Designing your software

After some discussion with other Centres of Excellence, we are wary of over-engineering advice with respect to software design. While tools exist that are designed to assist this process, such tools typically require repeated use to achieve mastery and this overhead excessive in many cases. For this reason, we have chosen to align our software specification method with our acceptance criteria for software contributions to a project (source code, testing, documentation, build instructions).

The subsections below are based on the information from Wikipedia ( [SoftwareSpecification] and [TDD]).

[SoftwareSpecification]Software requirements specification https://en.wikipedia.org/wiki/Software_requirements_specification
[TDD]Test-driven Development https://en.wikipedia.org/wiki/Test-driven_development

Software Requirements Specification

A software requirements specification (SRS) is a description of a software system to be developed. It lays out functional and non-functional requirements, and may include a set of use cases that describe user interactions that the software must provide.

The software requirements specification document lists sufficient and necessary requirements that are required for developing the project. To derive the requirements, all developers need to have clear and thorough understanding of the application to be developed.
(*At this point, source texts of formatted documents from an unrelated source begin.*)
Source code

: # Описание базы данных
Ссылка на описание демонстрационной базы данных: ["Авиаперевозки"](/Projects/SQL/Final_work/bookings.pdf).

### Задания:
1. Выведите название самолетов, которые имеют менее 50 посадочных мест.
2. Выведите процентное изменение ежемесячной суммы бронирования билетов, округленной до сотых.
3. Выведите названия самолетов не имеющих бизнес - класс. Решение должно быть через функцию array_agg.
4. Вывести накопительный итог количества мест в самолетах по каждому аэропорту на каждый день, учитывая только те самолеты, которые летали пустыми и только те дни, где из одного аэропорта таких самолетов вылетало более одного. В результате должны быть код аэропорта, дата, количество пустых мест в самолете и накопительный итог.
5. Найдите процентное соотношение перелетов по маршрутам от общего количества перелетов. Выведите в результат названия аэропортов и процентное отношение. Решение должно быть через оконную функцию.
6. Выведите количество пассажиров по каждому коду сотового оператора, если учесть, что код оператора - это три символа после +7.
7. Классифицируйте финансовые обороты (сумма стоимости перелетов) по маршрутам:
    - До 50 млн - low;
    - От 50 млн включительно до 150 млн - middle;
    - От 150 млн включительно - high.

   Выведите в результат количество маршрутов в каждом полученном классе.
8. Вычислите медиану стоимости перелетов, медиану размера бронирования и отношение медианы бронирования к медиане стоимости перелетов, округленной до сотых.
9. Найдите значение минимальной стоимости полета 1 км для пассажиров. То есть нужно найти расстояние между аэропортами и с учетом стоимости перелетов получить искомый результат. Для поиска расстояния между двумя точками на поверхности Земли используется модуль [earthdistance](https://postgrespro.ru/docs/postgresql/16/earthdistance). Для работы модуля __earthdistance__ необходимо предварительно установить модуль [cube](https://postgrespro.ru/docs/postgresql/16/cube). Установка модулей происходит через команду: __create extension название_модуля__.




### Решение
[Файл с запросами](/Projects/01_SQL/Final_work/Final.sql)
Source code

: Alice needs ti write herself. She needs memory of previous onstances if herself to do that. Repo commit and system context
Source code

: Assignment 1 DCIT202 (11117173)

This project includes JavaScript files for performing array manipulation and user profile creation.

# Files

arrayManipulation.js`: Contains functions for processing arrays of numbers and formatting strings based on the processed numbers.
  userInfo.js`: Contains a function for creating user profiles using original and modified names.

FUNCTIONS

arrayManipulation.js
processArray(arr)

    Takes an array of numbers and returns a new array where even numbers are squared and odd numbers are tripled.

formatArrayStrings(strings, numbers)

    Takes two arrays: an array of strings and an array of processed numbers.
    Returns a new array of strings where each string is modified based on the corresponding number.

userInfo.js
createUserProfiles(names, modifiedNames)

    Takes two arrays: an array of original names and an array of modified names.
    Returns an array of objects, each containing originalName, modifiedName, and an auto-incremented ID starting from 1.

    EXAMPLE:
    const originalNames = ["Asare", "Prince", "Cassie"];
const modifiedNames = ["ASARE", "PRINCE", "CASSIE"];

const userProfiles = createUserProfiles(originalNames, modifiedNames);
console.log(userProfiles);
This is achieved through continuous communications between the project team (who are typically also the customer when we are talking about an open source scientific code).

An example of an SRS would be:

  • Purpose
    • Definitions
    • System overview
    • References
  • Overall description
    • Product perspective
      • System Interfaces
      • User interfaces
      • Hardware interfaces
      • Software interfaces
      • Communication Interfaces
      • Memory Constraints
    • Design constraints
      • Operations
      • Site Adaptation Requirements
    • Product functions
    • User characteristics
    • Constraints, assumptions and dependencies
  • Specific requirements
    • External interface requirements
    • Functional requirements
    • Performance requirements
    • Software System attributes
      • Reliability
      • Availability
      • Security
      • Maintainability
      • Portability.

Test-driven Development

The acceptance criteria of E-CAM are explicitly test-focused and we therefore advocate for test-driven development as a software specification method, where one first decides how a particular development would be tested (and creates the associated test) before writing the software that would pass this test.

An example of a test-driven development cycle would be:

  1. Add a test
  2. Run all tests and see if the new test fails
  3. Write the code
  4. Run tests
  5. Refactor code

Such an approach is very task-oriented and if a wider perspective is required (for example if one is beginning a software project or implementing a redesign) we advise the creation of a Software Requirements Specification to supplement this and provide an overarching structure.

In addition, when dealing with numerical methods the creation of adequate tests can be difficult since bit-wise reproducibility of results is frequently not possible due to floating point precision and/or the use of random numbers.